VapotageLes e-cigarettes ne seront pas taxées
Le Conseil fédéral confirme son feu vert à la nicotine liquide. Mais une décision du Parlement empêche toute taxe.
- par
- Ludovic Rocchi

Les vapoteurs respirent: les flacons de nicotine ne subiront pas (pour l'instant en tout cas) l'impôt sur le tabac.
C'est fait. Hier, le ministre de la Santé Alain Berset a mis en consultation la nouvelle loi sur les produits du tabac. Comme l'a révélé «Le Matin» la semaine dernière, ce projet prévoit d'autoriser la vente en Suisse des flacons de nicotine pour les vaporettes.

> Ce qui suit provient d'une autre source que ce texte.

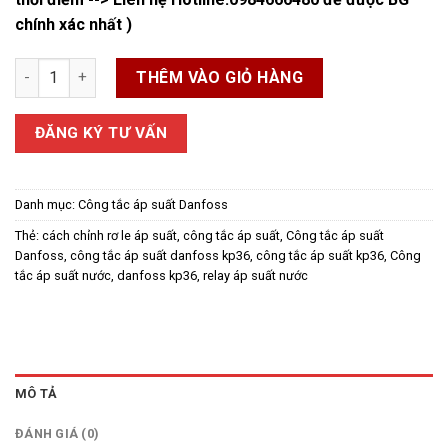
chính xác nhất )
Công tắc áp suất Danfoss KPI36 số lượng
THÊM VÀO GIỎ HÀNG
ĐĂNG KÝ TƯ VẤN
Danh mục:
Công tắc áp suất Danfoss
Thẻ:
cách chỉnh rơ le áp suất
,
công tắc áp suất
,
Công tắc áp suất
Danfoss
,
công tắc áp suất danfoss kp36
,
công tắc áp suất kp36
,
Công
tắc áp suất nước
,
danfoss kp36
,
relay áp suất nước
MÔ TẢ
ĐÁNH GIÁ (0)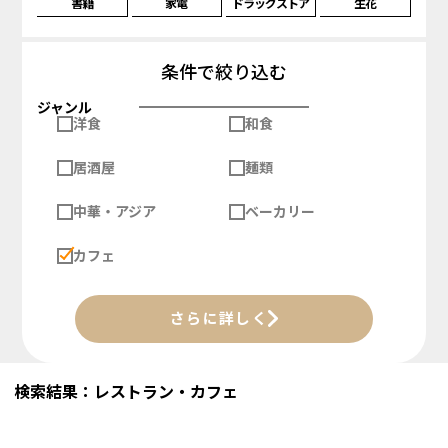
書籍
家電
ドラッグストア
生花
条件で絞り込む
ジャンル
洋食
和食
居酒屋
麺類
中華・アジア
ベーカリー
カフェ
さらに詳しく
検索結果：レストラン・カフェ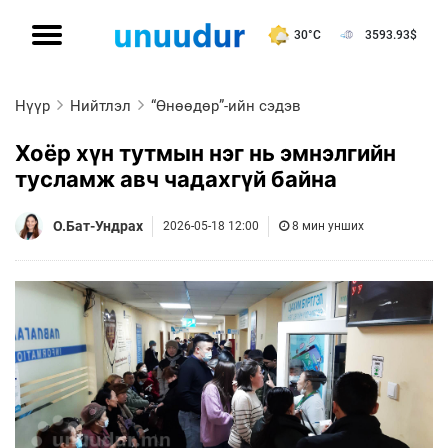
30°C
3593.93
$
Нүүр
Нийтлэл
“Өнөөдөр”-ийн сэдэв
Хоёр хүн тутмын нэг нь эмнэлгийн
тусламж авч чадахгүй байна
О.Бат-Ундрах
2026-05-18 12:00
8 мин унших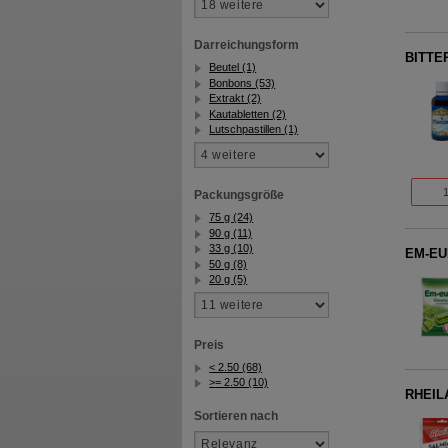
Darreichungsform
BITTE
Beutel (1)
Bonbons (53)
Extrakt (2)
Kautabletten (2)
Lutschpastillen (1)
Packungsgröße
75 g (24)
90 g (11)
33 g (10)
EM-EUK
50 g (8)
20 g (5)
Preis
< 2.50 (68)
>= 2.50 (10)
RHEILA
Sortieren nach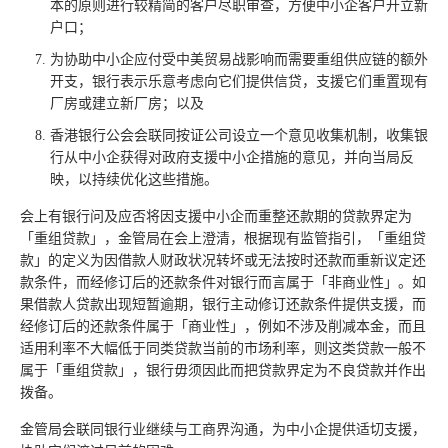
本的原则进行较精简的客户尽职审查，方便中小企客户开立新
户口；
为协助中小企应付受中美贸易战影响而需要重组供应链的额外
开支，银行表示乐意考虑向它们提供信贷，支援它们重置现有
厂房或建立新厂房；以及
香港银行公会会联同按证公司设立一个意见收集机制，收集银
行从中小企获得对政府支援中小企措施的意见，并向当局反
映，以持续优化这些措施。
会上有银行问及应否将因支援中小企而重整还款期的贷款界定为
「重组贷款」，金管局在会上澄清，根据现有监管指引，「重组贷
款」的定义为因借款人财政状况转坏或无法按时还款而重新议定还
款条件，而经修订后的还款条件对银行而言属于「非商业性」。如
果借款人贷款出现短暂逾期，银行主动修订还款条件提供支援，而
经修订后的还款条件属于「商业性」，例如不涉及削减本金，而且
适用利率不大幅低于同类贷款当前的市场利率，则这类贷款一般不
属于「重组贷款」，银行毋须因此而把贷款界定为不良贷款并作出
拨备。
金管局会联同银行业继续与工商界沟通，为中小企提供适切支援，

En contrepartie, les cigarettes électroniques seront traitées comme les autres (pub restreinte, interdiction de vente au moins de 18 ans et interdiction de vapoter dans les établissements publics). Seule différence, de taille: les flacons de nicotine ne seront pas soumis à l'impôt sur le tabac.
De quoi réjouir les vapoteurs et les cigarettiers qui se lancent à fond dans ce nouveau marché. Mais de quoi fâcher les milieux de la prévention du tabagisme, estimant que la jeunesse doit être protégée de l'addiction à la nicotine et des éventuels méfaits du vapotage encore mal connus scientifiquement.
Alors comment le ministre de la Santé justifie-t-il ce choix de ne pas taxer les e-cigarettes? Il n'en dit en fait rien, car ce n'est pas son choix! Hier, Alain Berset s'est contenté de préciser que c'est le Parlement qui a décidé en 2011 d'exempter les cigarettes électroniques de l'impôt sur le tabac (54% du prix d'un paquet classique). A l'Office fédéral de la santé publique, on ne cache pas que cette exemption pose problème en regard de l'évolution du marché. Mais il serait malvenu de vouloir corriger une décision aussi récente du Parlement.
Discutable en termes de prévention sanitaire, l'exemption va aussi poser un problème de financement des assurances sociales. Pour l'heure, l'impôt sur le tabac rapporte encore plus de deux milliards de francs par an aux caisses de l'AVS et de l'AI. Sachant que les e-cigarettes sont en plein boom – certains analystes prédisent que la moitié du marché mondial va basculer du côté électronique – le trou dans les assurances sociales pourrait donc dépasser le milliard de francs.
Décision prise à la légère
Cet enjeu financier semble avoir complètement échappé à la large majorité des Chambres fédérales qui a voté l'exemption en 2011, contre l'avis du Conseil fédéral. Tout est parti de la motion d'un sénateur, Roberto Zanetti. Soutenue par quelques collègues fumeurs comme lui, sa motion exigeait de défiscaliser les vaporettes au nom de la «logique» de la politique de prévention. «Tout est parti de manière un peu anecdotique en discutant avec un ami qui tentait d'arrêter de fumer en passant à la vaporette, raconte Claudio Zanetti. Ses flacons de parfum sans nicotine étaient taxés. J'ai trouvé qu'il fallait faire un geste envers ceux qui tentent d'arrêter de fumer».
Voilà comment le coup est parti. Le problème, c'est que la motion qui a fini par faire un tabac devant les deux conseils du Parlement fédéral exige une exemption générale des cigarettes électroniques, sans préciser avec ou sans nicotine. Il est donc piquant qu'une motion soutenue à l'origine par des socialistes devienne aujourd'hui un éventuel problème pour les assurances sociales.
La sénatrice Géraldine Savary (PS/VD) fait partie de ceux qui ont allumé la mèche. Elle avoue que c'était une erreur: «L'évolution du marché nous a rattrapés. Il faudrait au moins taxer les vaporettes avec nicotine.» Pour l'heure, rien n'est prévu. Dans les volutes de la vapote, Berne avance décidément à tâtons!